▶ _AIM OF THE TASK_: Carry the article on downtown public restrooms further, picking up after its last sentence.

▶ _PAGE EXCERPT_:
At the same panel, Michelle P, who declined to provide the spelling of her last name, wants to ensure restrooms for women are only used by women. She cites one experience where she complained to security at a public building  that men were present in the women’s restroom. 

DID’s Shardlow said the Downtown Council is talking with partners and convening implementation committees to address the lack of restrooms downtown in an effort to hit the 20% goal in the next two years. “There isn’t a lot of detail behind it. There’s a whole lot more work that needs to follow to actually move the needle and get better public restroom access downtown,” Shardlow said. 

How have other cities made restrooms available in their downtowns? 

Minneapolis is far from the only city with a public restroom challenge. Winnipeg took a shot at addressing it, first by deploying temporary toilets, then building a permanent restroom facility, called Amoowigamig, in 2022 using shipping containers. The cost to deploy both was funded by just around 900,000 Canadian dollars in grants from Canadian organizations. 

Like public toilets in other cities, Winnipeg’s temporary restrooms were vandalized. “Folks have taken away the toilet seat or the toilet paper dispenser, the urinal, anything that was removable was removed, and in some cases, the washrooms were completely lost to fire,” said Chris Brens, manager for community development at the city of Winnipeg. 

To combat vandalism, the city considered staffing Amoowigamig, which means “public washroom” in Ojibwe, with security guards. After gathering community feedback, Brens said they ultimately decided to staff the restroom with peer support workers, who have lived experiences being unhoused and are retained through Indigenous-led social service organization Ma Mawi Wi Chi Itata.

▶ _STORED RECORDS_:
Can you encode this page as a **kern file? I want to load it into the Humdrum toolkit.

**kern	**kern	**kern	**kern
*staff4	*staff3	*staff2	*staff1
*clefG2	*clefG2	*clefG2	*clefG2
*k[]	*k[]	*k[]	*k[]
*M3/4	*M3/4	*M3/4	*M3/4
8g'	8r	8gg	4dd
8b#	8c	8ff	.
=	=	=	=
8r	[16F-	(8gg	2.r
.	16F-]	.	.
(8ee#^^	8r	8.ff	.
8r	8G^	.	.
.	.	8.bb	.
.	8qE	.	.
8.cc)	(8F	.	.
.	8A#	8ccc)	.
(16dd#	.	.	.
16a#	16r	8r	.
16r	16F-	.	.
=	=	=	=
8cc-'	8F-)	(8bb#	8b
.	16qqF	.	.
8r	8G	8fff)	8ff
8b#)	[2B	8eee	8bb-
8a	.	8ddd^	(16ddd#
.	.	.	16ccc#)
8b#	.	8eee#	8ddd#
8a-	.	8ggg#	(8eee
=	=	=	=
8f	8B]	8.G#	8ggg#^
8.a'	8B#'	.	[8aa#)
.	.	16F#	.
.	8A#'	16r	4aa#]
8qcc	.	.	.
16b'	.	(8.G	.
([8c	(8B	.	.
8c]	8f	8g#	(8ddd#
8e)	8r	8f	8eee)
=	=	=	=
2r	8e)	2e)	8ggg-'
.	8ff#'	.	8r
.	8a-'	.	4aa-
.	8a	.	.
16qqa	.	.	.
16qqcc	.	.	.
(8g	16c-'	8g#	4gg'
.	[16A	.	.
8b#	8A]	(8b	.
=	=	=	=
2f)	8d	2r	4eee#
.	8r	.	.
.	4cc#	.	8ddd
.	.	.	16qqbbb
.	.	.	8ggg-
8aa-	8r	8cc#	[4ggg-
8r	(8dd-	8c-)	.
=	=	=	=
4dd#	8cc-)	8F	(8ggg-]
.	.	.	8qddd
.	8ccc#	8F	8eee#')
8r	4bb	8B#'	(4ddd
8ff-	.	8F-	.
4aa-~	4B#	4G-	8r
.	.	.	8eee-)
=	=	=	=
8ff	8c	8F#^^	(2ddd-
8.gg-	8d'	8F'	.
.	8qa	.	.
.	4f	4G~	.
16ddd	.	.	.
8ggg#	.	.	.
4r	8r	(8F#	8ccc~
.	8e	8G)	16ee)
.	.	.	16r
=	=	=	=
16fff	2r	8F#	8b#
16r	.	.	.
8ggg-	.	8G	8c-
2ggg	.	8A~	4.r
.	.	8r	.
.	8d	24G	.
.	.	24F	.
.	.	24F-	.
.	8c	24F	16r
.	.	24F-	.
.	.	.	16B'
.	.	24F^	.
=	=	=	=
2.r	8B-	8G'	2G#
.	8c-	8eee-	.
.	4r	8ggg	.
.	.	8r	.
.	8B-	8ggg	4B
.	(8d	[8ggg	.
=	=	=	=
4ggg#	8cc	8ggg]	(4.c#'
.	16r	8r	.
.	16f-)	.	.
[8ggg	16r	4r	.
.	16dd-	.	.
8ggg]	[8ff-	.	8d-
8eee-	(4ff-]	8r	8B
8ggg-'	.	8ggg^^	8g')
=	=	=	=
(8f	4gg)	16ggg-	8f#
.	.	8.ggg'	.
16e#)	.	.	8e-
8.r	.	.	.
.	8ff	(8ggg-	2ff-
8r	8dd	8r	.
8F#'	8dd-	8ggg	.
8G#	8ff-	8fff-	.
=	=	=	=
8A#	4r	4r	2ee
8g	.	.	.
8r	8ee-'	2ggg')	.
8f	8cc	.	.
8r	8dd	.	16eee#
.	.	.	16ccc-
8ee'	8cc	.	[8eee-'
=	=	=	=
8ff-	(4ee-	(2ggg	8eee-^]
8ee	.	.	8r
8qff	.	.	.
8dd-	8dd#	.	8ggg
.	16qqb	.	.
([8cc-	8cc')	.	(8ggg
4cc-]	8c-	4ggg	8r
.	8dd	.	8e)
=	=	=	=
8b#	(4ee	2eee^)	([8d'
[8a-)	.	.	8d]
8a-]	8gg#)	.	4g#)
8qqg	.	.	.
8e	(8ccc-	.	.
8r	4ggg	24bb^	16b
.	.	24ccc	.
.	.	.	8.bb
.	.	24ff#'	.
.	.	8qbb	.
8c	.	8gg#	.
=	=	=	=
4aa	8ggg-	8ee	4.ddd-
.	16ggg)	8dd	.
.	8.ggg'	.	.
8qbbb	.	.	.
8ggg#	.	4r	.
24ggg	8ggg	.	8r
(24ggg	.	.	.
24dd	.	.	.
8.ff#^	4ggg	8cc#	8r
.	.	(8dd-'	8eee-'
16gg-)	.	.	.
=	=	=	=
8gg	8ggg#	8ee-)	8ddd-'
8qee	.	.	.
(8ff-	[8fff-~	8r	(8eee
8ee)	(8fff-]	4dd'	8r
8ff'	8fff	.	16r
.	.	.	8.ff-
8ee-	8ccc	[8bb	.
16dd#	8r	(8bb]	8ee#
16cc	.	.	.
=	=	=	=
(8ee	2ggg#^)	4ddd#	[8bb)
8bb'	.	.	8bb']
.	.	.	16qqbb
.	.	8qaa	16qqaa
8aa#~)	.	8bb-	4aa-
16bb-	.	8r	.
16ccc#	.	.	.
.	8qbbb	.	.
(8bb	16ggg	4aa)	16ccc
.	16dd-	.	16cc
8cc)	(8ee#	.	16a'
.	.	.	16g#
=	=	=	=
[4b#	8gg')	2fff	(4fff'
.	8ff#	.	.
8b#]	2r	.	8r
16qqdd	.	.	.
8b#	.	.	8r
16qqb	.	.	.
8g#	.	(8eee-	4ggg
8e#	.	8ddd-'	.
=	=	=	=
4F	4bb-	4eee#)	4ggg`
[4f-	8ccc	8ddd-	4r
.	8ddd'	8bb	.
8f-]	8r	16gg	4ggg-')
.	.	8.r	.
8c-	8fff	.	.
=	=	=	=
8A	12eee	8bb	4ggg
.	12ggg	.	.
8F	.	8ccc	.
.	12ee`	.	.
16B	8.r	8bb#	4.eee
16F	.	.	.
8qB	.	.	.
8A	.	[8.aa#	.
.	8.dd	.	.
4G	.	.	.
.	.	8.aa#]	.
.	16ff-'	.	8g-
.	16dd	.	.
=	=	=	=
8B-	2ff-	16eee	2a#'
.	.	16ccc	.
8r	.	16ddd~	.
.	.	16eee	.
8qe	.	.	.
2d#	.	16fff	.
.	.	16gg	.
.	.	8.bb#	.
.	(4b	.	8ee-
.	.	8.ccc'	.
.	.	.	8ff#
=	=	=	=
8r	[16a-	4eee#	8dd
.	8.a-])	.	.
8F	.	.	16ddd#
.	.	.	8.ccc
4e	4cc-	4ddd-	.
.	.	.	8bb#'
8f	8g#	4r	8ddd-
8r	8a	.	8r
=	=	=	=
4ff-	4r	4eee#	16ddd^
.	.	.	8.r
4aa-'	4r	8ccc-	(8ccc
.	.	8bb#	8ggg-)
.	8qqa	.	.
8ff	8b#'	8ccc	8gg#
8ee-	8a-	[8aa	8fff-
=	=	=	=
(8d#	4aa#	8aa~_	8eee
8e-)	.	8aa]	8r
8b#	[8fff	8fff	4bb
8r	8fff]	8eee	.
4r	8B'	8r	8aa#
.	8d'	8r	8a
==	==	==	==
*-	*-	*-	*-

▶ _REPLY_:
The peer support workers connect unhoused users to harm reduction supplies, including clean needles and pipes, condoms, Narcan, feminine products, as well as permanent housing. Peer support workers are at Amoowigamig 16 hours a day, costing the city of Winnipeg 270,000 Canadian dollars in 2024. 

Meanwhile, California cities San Francisco, Palo Alto and San Jose all have public self-cleaning toilets furnished by French advertising firm JCDecaux, all of which are free to use and some of which are open 24 hours a day, seven days a week. 

San Francisco began experimenting with the self-cleaning restrooms, which were reported to be the first of their kind in the world, in the early 1990s to combat street feces. In 1998, the San Francisco Board of Supervisors amended an agreement with JCDecaux to erect 25 restrooms on sidewalks and at parks. Users can use the restrooms for up to 20 minutes before the door automatically opens on them. The restrooms are also equipped with a button that dials 911 when pressed twice, as well as an emergency lever to open the door to exit. 

The self-cleaning facilities in Palo Alto and San Jose are rented from JCDecaux. San Francisco’s toilets are paid for through advertising, with the city receiving a small cut

The toilets aren’t perfect, and some break down. One unit near the city’s Ferry Building remains out of order after first responders used the “jaws of life” to rescue someone from it in November. 

In the past, the facilities have had a reputation for fostering drug use, sex work and shelter. In 2014, the city’s public works department hired attendants to supervise some self-cleaning toilets up to 24 hours a day, seven days a week. Some toilet users say people use the restrooms less often for drugs, sex and shelter with the presence of attendants. 

Not everyone appreciates them, though. Junior Rodriguez, who draws cartoons and is unhoused, said he sometimes needs to use a restroom for longer than 20 minutes. “Sometimes you feel like taking a little longer because you ate something,” Rodriguez said after emerging from an unattended self-cleaning restroom near the city’s Ferry Building. 

In 2020 the Board of Supervisors tried to kill the restroom contract, which had been renewed the year prior, in the wake of a corruption scandal that rocked the city’s public works department and landed its former director in federal prison. A representative from a rival advertising company testified at a Board of Supervisors meeting that they offered the city’s public works department more restrooms and money, only for the department to cancel the request for proposals and rewrite how proposals were evaluated. 

How should Minneapolis proceed?

Ward 3 City Council member Michael Rainville believes DID should work with businesses to open their restrooms to the general public. “They’re already there. When these retail-type buildings were built, they included public restrooms, but over time they just haven’t made them accessible to the public,” Rainville said.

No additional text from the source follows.